Lucy HG Solomon, an associate professor of Art, Media and Design at Cal State San Marcos, has been recognized with a Fulbright Global Scholar Award for an art and science research project that is scheduled to take her to three different countries in the upcoming academic year.

Solomon received the award for a project titled "A Pan-Microbiological Portrait of the Arctic, the Andes and the Amazon.” It will focus on the microbiology of distinct terrains to illustrate the macro connections between different microbial geographies. With embedded residencies in Norway, Peru and Brazil, Solomon will shadow microbiologists and ecologists, and collaborate with international artists to develop an installation that combines data visualization and scientific storytelling.

The projected outcome of the global study of the contrasting regions’ microbial terrains is an art installation that connects them.

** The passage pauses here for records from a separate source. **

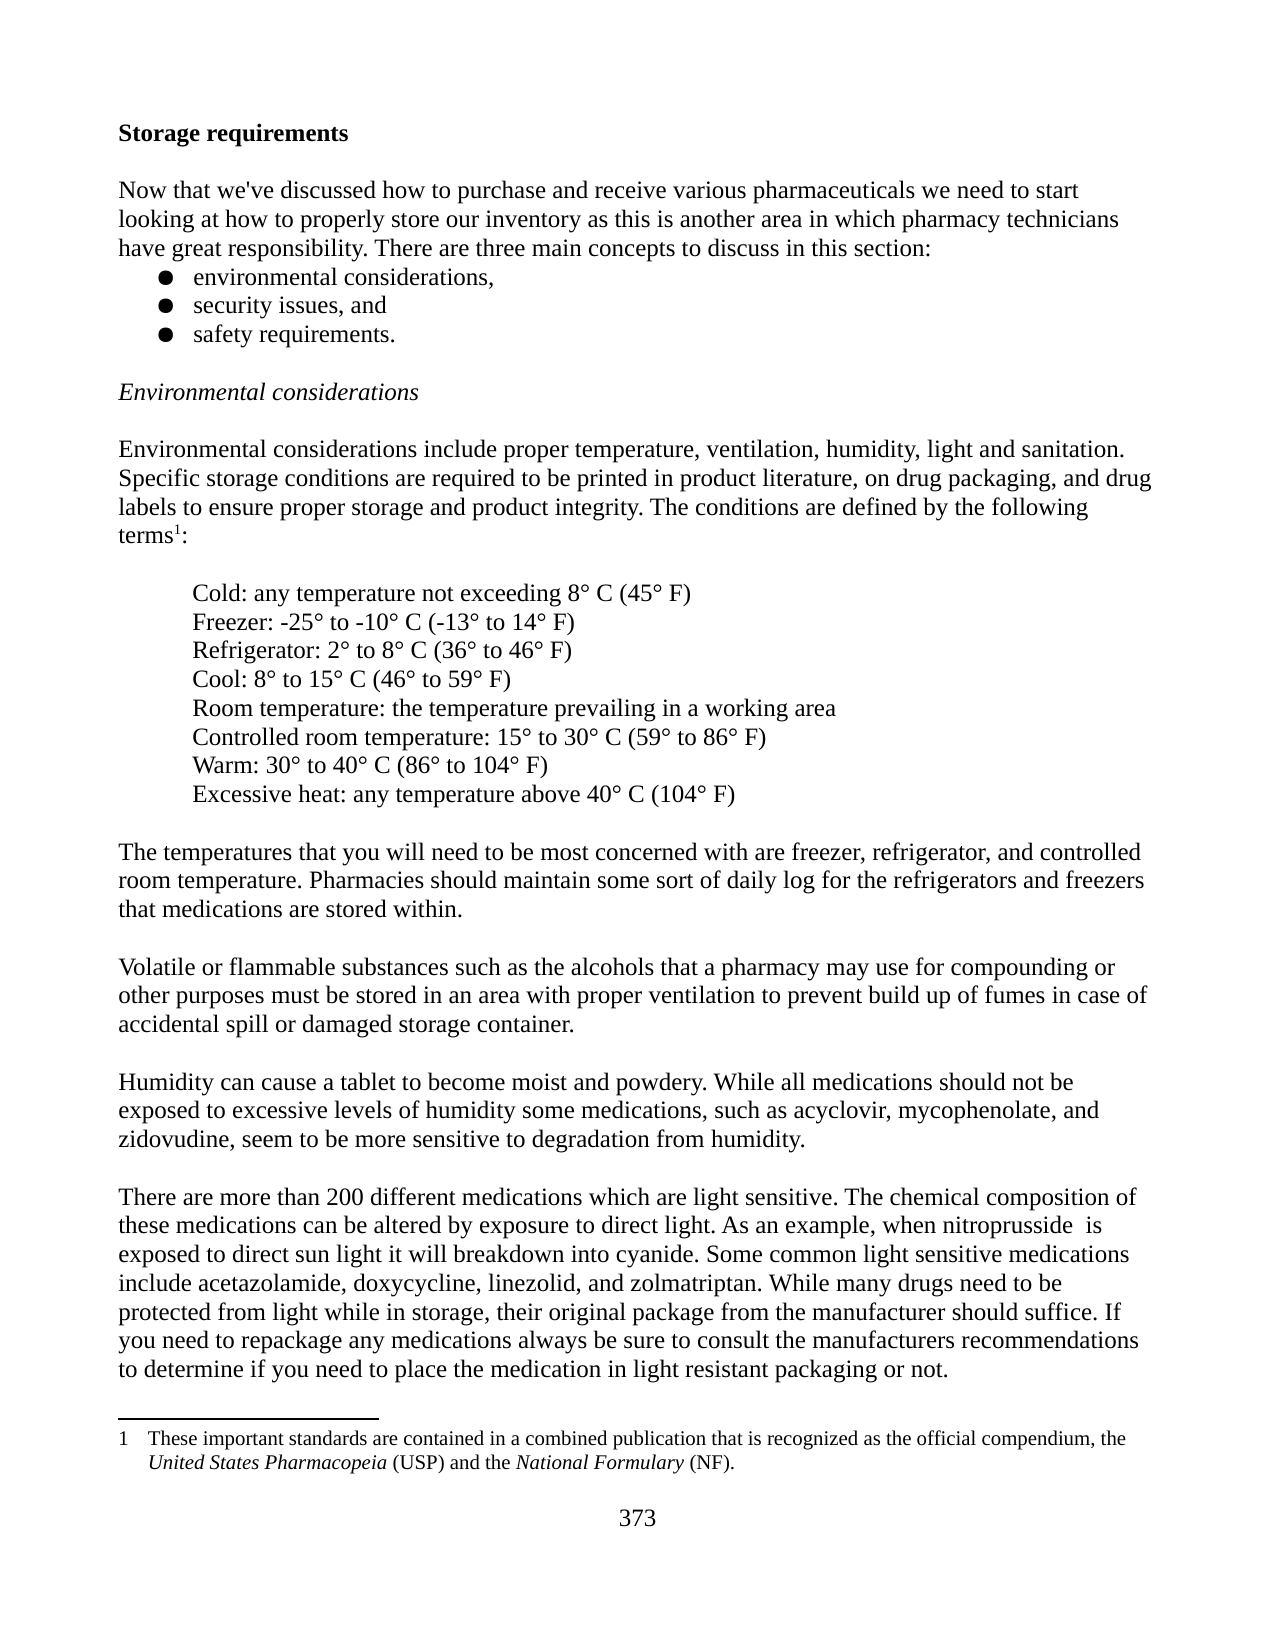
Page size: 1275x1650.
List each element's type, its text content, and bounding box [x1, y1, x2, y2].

text Now that we've discussed how to purchase and receive various pharmaceuticals we need to start looking at how to properly store our inventory as this is another area in which pharmacy technicians have great responsibility. There are three main concepts to discuss in this section: [118, 176, 1157, 262]
text Humidity can cause a tablet to become moist and powdery. While all medications should not be exposed to excessive levels of humidity some medications, such as acyclovir, mycophenolate, and zidovudine, seem to be more sensitive to degradation from humidity. [118, 1067, 1157, 1153]
text Refrigerator: 2° to 8° C (36° to 46° F) [192, 636, 1157, 664]
text Volatile or flammable substances such as the alcohols that a pharmacy may use for compounding or other purposes must be stored in an area with proper ventilation to prevent build up of fumes in case of accidental spill or damaged storage container. [118, 952, 1157, 1038]
text Cool: 8° to 15° C (46° to 59° F) [192, 664, 1157, 693]
text Storage requirements [118, 118, 1157, 147]
text Environmental considerations include proper temperature, ventilation, humidity, light and sanitation. Specific storage conditions are required to be printed in product literature, on drug packaging, and drug labels to ensure proper storage and product integrity. The conditions are defined by the following terms: [118, 434, 1157, 549]
text Controlled room temperature: 15° to 30° C (59° to 86° F) [192, 722, 1157, 751]
text These important standards are contained in a combined publication that is recognized as the official compendium, the United States Pharmacopeia (USP) and the National Formulary (NF). [118, 1426, 1157, 1474]
list environmental considerations, [156, 262, 1157, 291]
list security issues, and [156, 291, 1157, 319]
text There are more than 200 different medications which are light sensitive. The chemical composition of these medications can be altered by exposure to direct light. As an example, when nitroprusside is exposed to direct sun light it will breakdown into cyanide. Some common light sensitive medications include acetazolamide, doxycycline, linezolid, and zolmatriptan. While many drugs need to be protected from light while in storage, their original package from the manufacturer should suffice. If you need to repackage any medications always be sure to consult the manufacturers recommendations to determine if you need to place the medication in light resistant packaging or not. [118, 1182, 1157, 1383]
text Excessive heat: any temperature above 40° C (104° F) [192, 779, 1157, 808]
text Cold: any temperature not exceeding 8° C (45° F) [192, 578, 1157, 607]
text Freezer: -25° to -10° C (-13° to 14° F) [192, 607, 1157, 636]
text Room temperature: the temperature prevailing in a working area [192, 693, 1157, 722]
list safety requirements. [156, 319, 1157, 348]
text Environmental considerations [118, 377, 1157, 406]
text The temperatures that you will need to be most concerned with are freezer, refrigerator, and controlled room temperature. Pharmacies should maintain some sort of daily log for the refrigerators and freezers that medications are stored within. [118, 837, 1157, 923]
text Warm: 30° to 40° C (86° to 104° F) [192, 751, 1157, 779]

"As a Fulbright Global Scholar, I aspire to carve an intellectual and creative path that marries art and science, with offshoots that present new perspectives into the macro relationships of distinct microbiological terrains,” Solomon said.

Segments of the research project will build on relationships that Solomon has formed in past years, including the portion in Peru with Letty Salinas and César Arana of Universidad Nacional Mayor de San Marcos and the Museo de Historia Natural in Lima. Salinas and Arana were faculty collaborators in an exchange program for which Solomon was the faculty lead from CSUSM — a program coordinated between CSUSM’s Office of Global Education and Universidad Nacional Mayor de San Marcos that brought CSUSM students to the Peruvian Amazon and students from Lima to North County in 2018.

The project also builds on Solomon’s work with Cesar Baio, a Brazilian artist with whom she collaborated on a project that won the international Lumen Prize for Digital Art in 2018. Baio will host Solomon along with scientists at the Universidade Estadual de Campinas (UNICAMP). In Norway, Solomon will work with artists, scientists and students around Arctic microbiology in Svalbard.

The Fulbright Global Scholar Award allows U.S. academics and professionals to engage in multi-country, trans-regional projects. It’s part of the Fulbright Program, which was established in 1946 and awards approximately 8,000 grants annually. Program alumni include 60 Nobel laureates, 86 Pulitzer Prize winners, 74 MacArthur Fellows, and thousands of leaders across the private, public and nonprofit sectors.

Solomon said she applied for the award last September, months before the COVID-19 pandemic that has infected more than 2 million people around the world.

“The pandemic we find ourselves in, along with the global population, impacts our day-to-day lives in so many ways,” she said. “Microbiology is now a main character in global movements, in world economies, and in all of our daily lives. I have no doubt that this lived experience will guide the project and influence how the project's pan-microbiological portrait will resonate with viewers. I look forward to bringing these microbiological stories back to CSUSM, to shaping new narratives alongside our student artists.”